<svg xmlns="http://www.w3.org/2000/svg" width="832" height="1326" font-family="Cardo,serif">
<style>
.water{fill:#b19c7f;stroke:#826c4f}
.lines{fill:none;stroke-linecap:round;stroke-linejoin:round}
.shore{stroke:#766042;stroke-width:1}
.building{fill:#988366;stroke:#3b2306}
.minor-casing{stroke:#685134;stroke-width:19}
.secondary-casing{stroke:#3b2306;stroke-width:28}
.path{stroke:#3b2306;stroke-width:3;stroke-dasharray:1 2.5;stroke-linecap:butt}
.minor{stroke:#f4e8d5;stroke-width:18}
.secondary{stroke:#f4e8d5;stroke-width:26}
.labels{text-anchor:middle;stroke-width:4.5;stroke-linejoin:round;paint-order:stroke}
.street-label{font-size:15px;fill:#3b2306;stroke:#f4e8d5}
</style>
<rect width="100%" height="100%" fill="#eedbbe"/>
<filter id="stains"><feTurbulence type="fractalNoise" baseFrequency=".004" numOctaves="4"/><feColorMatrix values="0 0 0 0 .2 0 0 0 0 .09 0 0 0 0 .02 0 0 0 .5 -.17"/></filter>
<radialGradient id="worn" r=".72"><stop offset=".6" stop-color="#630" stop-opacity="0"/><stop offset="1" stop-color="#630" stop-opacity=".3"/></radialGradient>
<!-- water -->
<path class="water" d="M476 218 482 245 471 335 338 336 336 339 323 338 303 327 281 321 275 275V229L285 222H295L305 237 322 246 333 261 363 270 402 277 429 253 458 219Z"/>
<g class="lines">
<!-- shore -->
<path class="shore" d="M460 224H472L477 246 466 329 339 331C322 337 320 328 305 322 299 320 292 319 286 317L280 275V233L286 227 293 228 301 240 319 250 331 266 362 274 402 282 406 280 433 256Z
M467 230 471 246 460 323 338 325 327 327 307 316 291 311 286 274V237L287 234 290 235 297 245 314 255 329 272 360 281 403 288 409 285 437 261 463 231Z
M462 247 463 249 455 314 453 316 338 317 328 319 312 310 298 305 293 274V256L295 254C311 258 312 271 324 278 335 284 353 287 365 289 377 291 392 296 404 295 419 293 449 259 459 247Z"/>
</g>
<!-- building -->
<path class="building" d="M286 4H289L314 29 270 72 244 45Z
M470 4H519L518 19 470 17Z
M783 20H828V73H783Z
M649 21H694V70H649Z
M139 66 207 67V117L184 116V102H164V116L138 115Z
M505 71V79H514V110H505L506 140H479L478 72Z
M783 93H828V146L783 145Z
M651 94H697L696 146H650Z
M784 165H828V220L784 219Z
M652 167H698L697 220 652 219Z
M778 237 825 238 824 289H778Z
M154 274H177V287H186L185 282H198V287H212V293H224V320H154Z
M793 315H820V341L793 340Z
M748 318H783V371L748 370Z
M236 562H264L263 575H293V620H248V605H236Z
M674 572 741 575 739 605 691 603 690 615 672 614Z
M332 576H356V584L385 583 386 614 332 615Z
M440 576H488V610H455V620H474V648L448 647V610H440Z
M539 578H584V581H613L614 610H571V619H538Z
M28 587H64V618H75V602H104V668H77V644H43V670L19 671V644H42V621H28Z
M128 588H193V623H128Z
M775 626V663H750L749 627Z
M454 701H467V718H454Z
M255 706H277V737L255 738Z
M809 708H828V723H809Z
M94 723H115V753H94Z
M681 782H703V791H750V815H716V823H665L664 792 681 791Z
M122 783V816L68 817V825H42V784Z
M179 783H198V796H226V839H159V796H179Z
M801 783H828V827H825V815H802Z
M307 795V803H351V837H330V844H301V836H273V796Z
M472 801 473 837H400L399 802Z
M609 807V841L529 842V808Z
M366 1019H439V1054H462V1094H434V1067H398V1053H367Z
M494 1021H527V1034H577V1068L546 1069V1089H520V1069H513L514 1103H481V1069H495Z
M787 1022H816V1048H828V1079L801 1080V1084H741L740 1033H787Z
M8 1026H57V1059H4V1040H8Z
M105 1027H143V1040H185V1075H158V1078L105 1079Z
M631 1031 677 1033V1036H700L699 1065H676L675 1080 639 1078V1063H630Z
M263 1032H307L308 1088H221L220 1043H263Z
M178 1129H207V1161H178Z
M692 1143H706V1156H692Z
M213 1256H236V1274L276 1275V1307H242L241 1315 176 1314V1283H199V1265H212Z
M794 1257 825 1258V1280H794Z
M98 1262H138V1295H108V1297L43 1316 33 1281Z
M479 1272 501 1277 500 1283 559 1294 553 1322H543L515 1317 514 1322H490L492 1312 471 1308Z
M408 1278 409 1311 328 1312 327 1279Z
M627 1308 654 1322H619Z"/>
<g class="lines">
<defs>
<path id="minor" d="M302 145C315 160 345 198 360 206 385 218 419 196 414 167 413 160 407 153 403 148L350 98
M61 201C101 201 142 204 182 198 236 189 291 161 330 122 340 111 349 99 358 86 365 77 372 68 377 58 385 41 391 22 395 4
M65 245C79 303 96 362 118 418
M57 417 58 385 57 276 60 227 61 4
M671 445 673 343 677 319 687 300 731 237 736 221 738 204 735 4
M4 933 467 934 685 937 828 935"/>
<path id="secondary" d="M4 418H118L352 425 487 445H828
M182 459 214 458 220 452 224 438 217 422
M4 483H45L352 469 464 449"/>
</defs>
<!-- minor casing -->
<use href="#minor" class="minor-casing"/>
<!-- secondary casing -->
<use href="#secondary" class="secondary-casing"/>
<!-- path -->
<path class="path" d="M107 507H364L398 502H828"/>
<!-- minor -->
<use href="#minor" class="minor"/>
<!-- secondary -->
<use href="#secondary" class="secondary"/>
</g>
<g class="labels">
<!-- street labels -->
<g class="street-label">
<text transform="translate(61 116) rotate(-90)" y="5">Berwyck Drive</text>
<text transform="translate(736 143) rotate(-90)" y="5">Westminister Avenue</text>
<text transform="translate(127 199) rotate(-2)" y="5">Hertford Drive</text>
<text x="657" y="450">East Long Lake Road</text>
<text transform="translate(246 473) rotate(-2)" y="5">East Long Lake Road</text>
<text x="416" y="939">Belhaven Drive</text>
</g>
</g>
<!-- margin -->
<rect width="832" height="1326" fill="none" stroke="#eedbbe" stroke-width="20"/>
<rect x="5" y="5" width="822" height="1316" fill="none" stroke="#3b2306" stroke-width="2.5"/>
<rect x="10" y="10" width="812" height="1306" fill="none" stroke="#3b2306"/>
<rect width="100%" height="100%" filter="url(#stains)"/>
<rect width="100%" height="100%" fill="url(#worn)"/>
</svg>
★ ★ ★
Your instructions » Of the lines above, copy each one that contains the word "filter".

Task output »
<filter id="stains"><feTurbulence type="fractalNoise" baseFrequency=".004" numOctaves="4"/><feColorMatrix values="0 0 0 0 .2 0 0 0 0 .09 0 0 0 0 .02 0 0 0 .5 -.17"/></filter>
<rect width="100%" height="100%" filter="url(#stains)"/>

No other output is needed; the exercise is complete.